> EXERCISE OBJECTIVE
Transcribe the listing that follows in full, omitting pictures.

> DATA FOR THIS EXERCISE
------
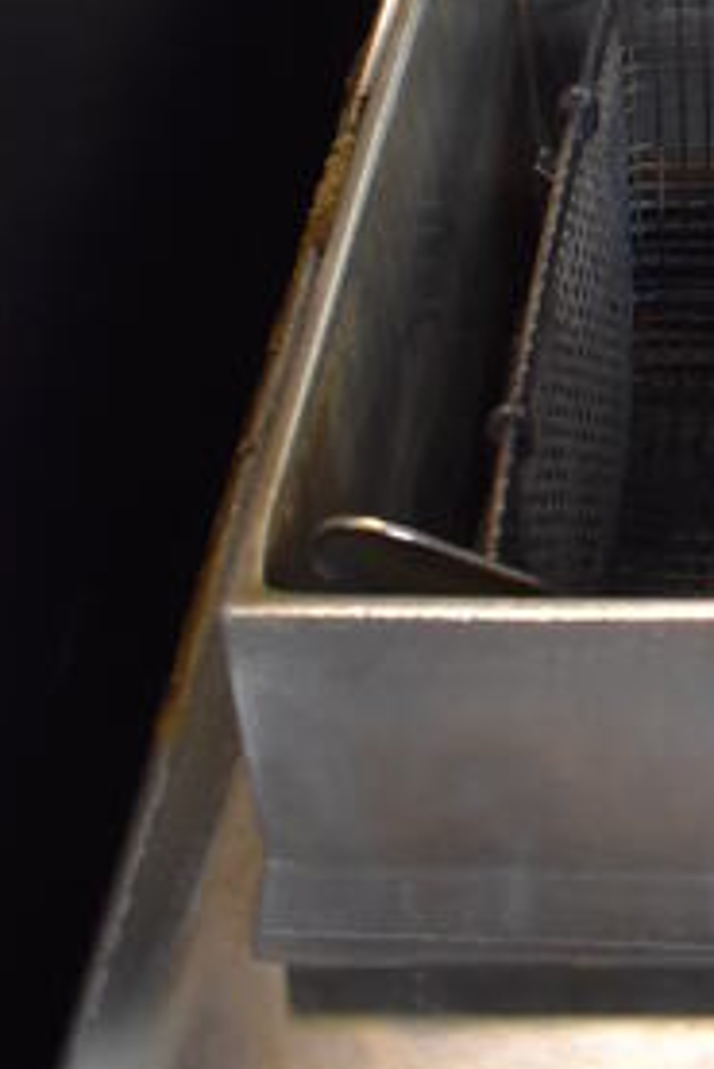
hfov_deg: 14.6
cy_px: -569
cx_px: 976
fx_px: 2644
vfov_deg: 19.6
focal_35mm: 89
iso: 1100
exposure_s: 1/125
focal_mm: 18
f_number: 3.5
------
> ANSWER SPACE
hfov_deg: 14.6
cy_px: -569
cx_px: 976
fx_px: 2644
vfov_deg: 19.6
focal_35mm: 89
iso: 1100
exposure_s: 1/125
focal_mm: 18
f_number: 3.5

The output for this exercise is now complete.